Runbook

Notes on ripgrep and fd

I consider myself pretty comfortable working in the command line. I've spent a lot of time in there working as a data scientist and data engineer. Whether it's doing ad hoc data analysis on a remote EMR or running scripts on my local machine, I've gotten plenty of practice with the basics.

I've been aware that the world of CLI tools + terminal setups is very big but I've avoided diving into it because the tools I was familiar with were good enough for getting the job done. But earlier this year I saw a colleague breeze through some complicated tasks involving searching a large amount of files using a regex pattern. All in the terminal, and very fast. At the same time, I was starting to work on a project that involved a lot of time in the command line. I kept finding it difficult to do what I wanted with my current skillset. So I resolved to learn a bit more about some new tools (and become more experienced with my usual ones like less) in an effort to become better at devops work.

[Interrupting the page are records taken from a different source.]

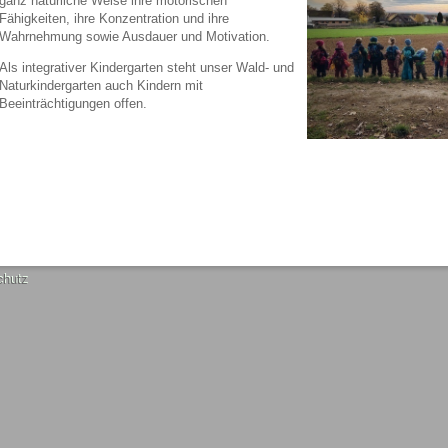
ganz natürliche Weise ihre motorischen
Fähigkeiten, ihre Konzentration und ihre
Wahrnehmung sowie Ausdauer und Motivation.
Als integrativer Kindergarten steht unser Wald- und
Naturkindergarten auch Kindern mit
Beeinträchtigungen offen.
chutz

So I searched around for some popular CLI tools and came across a couple tools I've since come to use a lot: ripgrep and fd.

What is ripgrep?

Ripgrep is basically a modern version of grep. It's recursive by default and faster than most grep-like tools (including grep itself). It has a lot of features but I mostly use it to do basic recursive searches in a directory. For example, I'll want to see how many times <keyword> is present in my entire repo so I'll run rg <keyword> ~/<myRepoName> which will show me all the times it's been found.

first

A very useful flag I often use is the -C flag (short for  --context) which shows additional lines before and after the line where your search pattern was found. In the screenshot below I request the 2 lines that appear both before and after the found line to show up in the output.

second

It also respects any .gitignore files by default although you can disable that with the --no-ignore flag.

What is fd?

fd is a simple and fast alternative to find. It also colorizes the output and respects any .gitignore files by default. You can use regex patterns like ripgrep, and filter by filetype and extension like the regular find command. The big selling point here is that it is generally faster than find. Here's a sample directory tree:

third

And I can search for files that have a specific extension like python files:

fourth

Or for directories that match a given regex pattern:

fifth

Cheat Sheet

Below is my personal cheat sheet I keep in my notes that contains my most frequently used rg and fd commands. Some of them I've used so often that I can just remember them without having to refer to my notes but I like to keep them there anyway.

rg Command What it does
rg foobar recursively search for foobar
rg foobar <filename> search within a single file
rg foobar <dir> recursive search within a specific directory
rg -. foobar <thing> search hidden files and dirs
rg -u foobar disable .gitignore in search
rg -uu foobar search hidden files and dirs (same as -. flag)
rg -uuu foobar search everything! binary files too
rg --stats <pattern> show results and stats like time spent searching, bytes, etc
rg -i fast ignore case
rg -w fast search for exact word matches
rg -c fast count number of line matches
rg -F def(in disable regex
rg fast -C2 show 2 lines before and after every match
rg -a fast search binary files
rg -z fast search compressed files
rg foobar -g '*.py' search all files that match glob pattern
rg foobar -g '!*.py' search all files that don’t match glob pattern
rg foobar -tpy search all files that end with py
rg foobar -Tpy search all files that don’t end with py
rg precision -tpy -l search python files but only show the filepaths, not the content

fd Command What it does
fd <pattern> search recursively for files/directories that match the pattern
fd -e py find anything with a given extension
fd -t f <filePattern> find only files
fd -t d <dirPattern> find only directories
fd -e py --max-depth <int> find anything within a certain depth
fd -e ipynb . --changed-within 10days find anything changed within a certain time frame
fd -e py -0 <pattern> find files and use null character to delimit results instead of newline
fd -e py -0 <pattern> \| xargs -0 du -h find files/dirs and pipe to xargs which runs a command on each result
fd -e py -x du -h same as above but more concise. run another command on each result
fd -e py -X echo {} similar to above but runs another command once on all results. Batches results into one call

Bonus: eza

Eza is an awesome replacement for ls that includes color coding, icons for files/folders, and more. The color coding is especially useful when you're listing a folder with a lot of items in it. I like it so much that I've aliased ls to eza --icons=always so that the icons always show up.